((
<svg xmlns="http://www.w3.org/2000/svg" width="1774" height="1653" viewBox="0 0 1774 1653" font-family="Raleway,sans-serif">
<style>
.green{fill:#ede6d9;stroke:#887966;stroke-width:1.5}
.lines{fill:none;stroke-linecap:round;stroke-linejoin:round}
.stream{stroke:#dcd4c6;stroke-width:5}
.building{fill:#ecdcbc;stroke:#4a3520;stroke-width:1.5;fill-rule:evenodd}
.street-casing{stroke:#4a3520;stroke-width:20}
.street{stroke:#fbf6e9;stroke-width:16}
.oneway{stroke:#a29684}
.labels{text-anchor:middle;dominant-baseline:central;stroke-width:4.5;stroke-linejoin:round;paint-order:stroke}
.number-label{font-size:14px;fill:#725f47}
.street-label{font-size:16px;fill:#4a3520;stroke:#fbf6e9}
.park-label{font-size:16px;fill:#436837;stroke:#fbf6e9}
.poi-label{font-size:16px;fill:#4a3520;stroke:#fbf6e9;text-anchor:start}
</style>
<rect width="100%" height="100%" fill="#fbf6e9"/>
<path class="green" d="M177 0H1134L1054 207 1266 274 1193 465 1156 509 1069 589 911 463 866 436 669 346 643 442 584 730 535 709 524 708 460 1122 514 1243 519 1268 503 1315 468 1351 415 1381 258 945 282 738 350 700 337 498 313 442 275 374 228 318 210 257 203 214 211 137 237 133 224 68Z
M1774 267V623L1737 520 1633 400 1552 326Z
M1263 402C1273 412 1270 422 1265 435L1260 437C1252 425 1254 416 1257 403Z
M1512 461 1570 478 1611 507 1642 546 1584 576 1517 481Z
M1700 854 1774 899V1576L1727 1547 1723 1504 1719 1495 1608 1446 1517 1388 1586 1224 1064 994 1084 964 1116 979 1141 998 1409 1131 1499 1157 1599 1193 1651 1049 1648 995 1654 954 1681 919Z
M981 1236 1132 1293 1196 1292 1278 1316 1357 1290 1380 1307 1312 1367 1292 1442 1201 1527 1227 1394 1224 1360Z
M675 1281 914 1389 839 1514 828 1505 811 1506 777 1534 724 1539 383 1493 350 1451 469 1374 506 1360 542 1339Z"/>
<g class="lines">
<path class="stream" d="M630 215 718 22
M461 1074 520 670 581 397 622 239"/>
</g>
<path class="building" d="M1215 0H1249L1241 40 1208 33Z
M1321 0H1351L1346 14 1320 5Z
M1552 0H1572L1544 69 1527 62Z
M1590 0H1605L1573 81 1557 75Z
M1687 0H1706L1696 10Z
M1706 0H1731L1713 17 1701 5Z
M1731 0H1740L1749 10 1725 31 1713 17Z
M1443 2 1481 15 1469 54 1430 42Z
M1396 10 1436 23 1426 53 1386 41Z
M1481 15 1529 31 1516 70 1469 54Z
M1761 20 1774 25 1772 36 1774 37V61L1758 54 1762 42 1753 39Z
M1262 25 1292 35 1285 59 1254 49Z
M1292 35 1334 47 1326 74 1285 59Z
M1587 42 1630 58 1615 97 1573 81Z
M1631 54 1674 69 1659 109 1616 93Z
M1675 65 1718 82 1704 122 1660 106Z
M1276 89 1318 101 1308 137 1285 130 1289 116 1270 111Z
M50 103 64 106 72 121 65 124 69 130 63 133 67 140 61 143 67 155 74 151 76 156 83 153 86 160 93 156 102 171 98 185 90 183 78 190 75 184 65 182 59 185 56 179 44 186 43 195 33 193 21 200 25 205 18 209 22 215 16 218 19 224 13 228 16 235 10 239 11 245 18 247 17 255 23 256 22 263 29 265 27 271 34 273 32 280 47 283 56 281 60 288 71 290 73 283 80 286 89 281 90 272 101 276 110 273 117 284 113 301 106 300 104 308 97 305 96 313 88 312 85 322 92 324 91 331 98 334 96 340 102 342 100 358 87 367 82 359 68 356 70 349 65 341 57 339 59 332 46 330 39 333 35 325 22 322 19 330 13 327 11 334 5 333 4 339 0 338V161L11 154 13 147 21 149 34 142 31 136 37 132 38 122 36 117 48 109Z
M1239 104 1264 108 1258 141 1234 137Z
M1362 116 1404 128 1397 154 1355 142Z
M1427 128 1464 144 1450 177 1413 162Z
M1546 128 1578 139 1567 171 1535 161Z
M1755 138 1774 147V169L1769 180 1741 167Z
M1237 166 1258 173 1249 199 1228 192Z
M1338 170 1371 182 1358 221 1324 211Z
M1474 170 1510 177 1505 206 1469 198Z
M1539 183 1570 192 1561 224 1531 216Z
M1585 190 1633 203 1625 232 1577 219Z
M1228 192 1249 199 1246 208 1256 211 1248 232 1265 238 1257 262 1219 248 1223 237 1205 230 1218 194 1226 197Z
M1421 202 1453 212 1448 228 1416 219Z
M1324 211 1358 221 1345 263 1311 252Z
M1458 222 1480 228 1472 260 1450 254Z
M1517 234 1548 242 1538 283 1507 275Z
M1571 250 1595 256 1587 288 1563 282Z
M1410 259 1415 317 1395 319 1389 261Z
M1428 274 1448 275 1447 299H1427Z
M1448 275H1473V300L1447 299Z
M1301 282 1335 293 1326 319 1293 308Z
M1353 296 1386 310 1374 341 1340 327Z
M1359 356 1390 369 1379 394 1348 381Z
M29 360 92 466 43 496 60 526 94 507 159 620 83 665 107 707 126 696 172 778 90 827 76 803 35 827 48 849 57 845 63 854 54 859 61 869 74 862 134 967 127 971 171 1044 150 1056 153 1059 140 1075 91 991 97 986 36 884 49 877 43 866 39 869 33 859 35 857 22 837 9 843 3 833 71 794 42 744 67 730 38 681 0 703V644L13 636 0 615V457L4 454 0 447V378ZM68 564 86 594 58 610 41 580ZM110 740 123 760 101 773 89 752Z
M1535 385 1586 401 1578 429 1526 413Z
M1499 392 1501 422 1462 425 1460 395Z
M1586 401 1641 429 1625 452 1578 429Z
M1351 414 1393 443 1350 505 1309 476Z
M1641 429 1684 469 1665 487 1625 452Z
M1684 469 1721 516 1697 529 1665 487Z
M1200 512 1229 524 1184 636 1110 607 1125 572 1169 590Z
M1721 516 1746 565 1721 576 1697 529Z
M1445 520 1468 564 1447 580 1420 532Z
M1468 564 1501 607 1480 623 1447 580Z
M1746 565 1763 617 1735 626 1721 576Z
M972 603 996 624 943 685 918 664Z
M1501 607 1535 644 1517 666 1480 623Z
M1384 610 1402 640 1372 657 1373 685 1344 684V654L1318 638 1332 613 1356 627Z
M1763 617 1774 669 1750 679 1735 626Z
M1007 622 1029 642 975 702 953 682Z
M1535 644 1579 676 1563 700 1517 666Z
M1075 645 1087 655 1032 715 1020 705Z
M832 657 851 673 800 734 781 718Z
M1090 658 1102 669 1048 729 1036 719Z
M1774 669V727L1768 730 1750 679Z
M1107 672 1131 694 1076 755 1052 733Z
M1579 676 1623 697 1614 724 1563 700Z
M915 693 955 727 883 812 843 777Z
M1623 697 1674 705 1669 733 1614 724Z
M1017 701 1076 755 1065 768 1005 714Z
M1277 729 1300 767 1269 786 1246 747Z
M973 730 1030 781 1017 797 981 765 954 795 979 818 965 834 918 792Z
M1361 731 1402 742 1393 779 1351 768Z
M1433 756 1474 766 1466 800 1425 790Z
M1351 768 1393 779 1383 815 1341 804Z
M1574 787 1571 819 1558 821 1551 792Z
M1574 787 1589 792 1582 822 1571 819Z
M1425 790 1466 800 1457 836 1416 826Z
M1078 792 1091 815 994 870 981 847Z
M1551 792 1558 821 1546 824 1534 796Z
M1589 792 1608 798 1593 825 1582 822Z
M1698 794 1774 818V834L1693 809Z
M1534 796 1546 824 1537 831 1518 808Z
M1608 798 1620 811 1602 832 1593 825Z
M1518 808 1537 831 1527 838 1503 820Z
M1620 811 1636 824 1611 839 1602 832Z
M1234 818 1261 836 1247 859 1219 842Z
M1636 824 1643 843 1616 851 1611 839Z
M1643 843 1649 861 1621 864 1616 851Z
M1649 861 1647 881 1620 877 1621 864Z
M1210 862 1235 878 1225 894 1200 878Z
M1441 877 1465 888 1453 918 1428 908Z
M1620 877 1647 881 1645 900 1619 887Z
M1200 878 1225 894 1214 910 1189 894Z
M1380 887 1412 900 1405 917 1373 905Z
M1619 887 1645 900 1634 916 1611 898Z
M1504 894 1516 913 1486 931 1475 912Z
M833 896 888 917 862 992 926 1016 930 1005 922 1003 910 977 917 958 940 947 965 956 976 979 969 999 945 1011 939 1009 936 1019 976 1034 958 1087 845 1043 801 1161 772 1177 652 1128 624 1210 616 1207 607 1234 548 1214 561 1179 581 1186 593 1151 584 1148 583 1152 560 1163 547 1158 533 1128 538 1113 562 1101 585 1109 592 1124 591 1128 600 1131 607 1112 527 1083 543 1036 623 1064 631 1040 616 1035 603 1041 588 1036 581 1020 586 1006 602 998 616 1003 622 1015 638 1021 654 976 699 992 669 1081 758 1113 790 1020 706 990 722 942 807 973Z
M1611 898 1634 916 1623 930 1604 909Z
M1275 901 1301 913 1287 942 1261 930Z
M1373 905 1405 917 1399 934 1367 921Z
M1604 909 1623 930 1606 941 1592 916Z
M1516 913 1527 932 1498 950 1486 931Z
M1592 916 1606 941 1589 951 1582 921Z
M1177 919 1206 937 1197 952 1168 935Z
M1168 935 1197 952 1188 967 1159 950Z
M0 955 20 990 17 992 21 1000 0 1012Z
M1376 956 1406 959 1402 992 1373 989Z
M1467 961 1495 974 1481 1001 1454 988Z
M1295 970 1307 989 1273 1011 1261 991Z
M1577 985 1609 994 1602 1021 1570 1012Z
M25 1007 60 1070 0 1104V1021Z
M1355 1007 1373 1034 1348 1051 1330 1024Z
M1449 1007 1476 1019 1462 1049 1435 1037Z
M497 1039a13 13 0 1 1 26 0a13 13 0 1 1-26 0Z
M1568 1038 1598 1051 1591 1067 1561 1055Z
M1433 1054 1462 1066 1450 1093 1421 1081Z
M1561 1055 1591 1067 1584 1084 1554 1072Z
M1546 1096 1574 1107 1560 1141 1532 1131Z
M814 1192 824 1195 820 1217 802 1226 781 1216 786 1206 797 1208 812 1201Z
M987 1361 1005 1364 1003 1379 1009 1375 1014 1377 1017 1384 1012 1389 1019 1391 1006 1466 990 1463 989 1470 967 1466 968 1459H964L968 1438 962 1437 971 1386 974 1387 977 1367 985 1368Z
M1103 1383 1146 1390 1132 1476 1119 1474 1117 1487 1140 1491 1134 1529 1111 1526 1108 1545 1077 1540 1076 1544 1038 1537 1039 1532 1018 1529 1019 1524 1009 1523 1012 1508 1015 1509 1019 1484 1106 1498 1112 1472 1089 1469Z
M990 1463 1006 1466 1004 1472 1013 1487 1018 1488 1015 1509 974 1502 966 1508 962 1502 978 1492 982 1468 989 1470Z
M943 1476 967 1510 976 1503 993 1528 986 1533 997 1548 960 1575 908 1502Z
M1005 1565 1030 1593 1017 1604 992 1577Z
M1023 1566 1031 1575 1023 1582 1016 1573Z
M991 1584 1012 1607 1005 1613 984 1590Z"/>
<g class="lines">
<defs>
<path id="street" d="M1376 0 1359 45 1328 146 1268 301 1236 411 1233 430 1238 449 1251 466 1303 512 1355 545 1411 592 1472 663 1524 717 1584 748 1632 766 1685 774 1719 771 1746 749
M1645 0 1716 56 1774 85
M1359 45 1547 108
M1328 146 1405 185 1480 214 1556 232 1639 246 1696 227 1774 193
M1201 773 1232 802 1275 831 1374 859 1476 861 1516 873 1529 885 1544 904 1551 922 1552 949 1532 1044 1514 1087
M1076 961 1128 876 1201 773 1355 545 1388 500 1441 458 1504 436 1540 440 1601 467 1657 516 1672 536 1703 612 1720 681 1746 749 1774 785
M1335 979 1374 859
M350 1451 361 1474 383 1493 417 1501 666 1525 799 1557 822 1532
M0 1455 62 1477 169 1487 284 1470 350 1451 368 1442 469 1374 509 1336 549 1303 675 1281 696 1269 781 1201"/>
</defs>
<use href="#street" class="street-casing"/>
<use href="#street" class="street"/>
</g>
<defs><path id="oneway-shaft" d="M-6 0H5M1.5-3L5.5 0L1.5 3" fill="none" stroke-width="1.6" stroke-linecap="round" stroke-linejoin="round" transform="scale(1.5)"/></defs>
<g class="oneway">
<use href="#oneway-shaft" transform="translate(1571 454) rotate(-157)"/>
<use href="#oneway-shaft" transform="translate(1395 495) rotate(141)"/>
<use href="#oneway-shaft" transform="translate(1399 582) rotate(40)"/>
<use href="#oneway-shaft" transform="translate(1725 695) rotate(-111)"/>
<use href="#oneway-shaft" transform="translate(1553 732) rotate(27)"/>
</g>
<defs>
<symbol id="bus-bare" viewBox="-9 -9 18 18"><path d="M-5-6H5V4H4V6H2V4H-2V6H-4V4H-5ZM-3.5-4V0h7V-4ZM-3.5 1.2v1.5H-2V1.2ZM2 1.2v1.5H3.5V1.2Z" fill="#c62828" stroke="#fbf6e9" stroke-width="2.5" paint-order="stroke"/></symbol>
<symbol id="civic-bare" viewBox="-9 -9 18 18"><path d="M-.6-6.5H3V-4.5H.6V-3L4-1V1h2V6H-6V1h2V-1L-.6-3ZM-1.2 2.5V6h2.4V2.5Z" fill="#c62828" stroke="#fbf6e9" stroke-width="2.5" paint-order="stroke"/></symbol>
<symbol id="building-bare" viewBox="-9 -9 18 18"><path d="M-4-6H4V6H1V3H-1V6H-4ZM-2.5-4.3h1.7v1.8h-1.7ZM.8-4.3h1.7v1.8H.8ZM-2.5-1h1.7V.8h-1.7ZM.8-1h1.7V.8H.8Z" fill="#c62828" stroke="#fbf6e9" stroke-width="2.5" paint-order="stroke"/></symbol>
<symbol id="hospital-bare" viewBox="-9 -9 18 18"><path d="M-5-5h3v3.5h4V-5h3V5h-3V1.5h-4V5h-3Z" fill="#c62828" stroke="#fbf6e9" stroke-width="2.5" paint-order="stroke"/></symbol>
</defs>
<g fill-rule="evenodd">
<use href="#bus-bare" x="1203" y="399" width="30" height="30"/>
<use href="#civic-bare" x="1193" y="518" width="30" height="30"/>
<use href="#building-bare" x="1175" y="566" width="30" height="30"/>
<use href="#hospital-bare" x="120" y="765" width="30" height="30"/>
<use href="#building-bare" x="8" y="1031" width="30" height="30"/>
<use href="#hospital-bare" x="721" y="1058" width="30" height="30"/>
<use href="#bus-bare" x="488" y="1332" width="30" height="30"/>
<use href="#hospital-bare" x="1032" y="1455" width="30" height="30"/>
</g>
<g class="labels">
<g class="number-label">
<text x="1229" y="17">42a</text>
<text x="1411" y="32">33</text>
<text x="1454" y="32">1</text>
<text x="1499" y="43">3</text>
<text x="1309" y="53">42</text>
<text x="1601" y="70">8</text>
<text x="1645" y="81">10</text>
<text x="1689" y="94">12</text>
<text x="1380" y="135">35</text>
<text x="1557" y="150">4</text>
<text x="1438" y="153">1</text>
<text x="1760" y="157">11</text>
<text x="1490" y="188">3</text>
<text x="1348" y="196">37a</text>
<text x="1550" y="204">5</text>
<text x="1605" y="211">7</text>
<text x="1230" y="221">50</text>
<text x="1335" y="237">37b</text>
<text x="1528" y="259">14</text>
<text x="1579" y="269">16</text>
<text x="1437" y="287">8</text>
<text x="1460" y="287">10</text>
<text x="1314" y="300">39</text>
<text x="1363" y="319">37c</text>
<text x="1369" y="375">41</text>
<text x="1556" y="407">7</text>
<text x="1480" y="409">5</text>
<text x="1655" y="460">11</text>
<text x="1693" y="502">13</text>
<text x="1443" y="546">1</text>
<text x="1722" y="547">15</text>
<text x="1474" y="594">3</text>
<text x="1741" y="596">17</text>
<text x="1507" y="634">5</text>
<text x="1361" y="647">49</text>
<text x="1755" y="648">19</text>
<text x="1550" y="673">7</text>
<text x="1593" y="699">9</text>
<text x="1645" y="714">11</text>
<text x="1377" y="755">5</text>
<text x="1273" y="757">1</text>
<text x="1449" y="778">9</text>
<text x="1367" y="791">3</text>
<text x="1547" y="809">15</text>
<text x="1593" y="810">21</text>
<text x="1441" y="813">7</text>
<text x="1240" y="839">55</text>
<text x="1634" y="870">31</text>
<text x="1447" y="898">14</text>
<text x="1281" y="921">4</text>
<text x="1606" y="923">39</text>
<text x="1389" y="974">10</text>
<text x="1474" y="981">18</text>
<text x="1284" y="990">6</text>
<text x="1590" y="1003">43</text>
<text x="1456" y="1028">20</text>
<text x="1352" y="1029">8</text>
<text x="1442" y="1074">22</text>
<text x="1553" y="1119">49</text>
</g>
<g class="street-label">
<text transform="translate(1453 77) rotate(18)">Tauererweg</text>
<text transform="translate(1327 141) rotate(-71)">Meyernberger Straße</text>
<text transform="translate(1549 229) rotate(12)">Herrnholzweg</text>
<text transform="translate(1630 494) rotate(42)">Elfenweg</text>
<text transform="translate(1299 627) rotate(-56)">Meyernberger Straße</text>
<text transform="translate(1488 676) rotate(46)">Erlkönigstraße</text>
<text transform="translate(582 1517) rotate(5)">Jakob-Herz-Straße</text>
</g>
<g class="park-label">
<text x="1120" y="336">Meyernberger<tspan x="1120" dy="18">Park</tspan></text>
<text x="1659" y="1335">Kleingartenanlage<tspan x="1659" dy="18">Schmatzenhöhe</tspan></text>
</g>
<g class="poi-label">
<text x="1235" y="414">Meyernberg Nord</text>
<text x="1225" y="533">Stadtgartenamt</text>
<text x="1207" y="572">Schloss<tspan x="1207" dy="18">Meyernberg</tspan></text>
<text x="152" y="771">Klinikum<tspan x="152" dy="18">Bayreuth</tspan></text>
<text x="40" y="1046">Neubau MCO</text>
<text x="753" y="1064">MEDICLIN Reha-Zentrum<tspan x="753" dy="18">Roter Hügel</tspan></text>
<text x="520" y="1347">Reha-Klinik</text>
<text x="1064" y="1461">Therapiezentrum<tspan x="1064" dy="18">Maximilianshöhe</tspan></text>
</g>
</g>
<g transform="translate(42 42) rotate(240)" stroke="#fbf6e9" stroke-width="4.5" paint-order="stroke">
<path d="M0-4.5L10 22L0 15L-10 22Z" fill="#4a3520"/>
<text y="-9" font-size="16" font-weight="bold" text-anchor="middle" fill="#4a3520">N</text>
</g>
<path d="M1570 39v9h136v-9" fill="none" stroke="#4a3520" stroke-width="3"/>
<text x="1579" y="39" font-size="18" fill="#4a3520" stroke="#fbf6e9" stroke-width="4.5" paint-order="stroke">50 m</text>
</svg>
))
▶ What you need to do: Give only the count of lines in the listing that contain the string "labels".

▶ Task solution: 2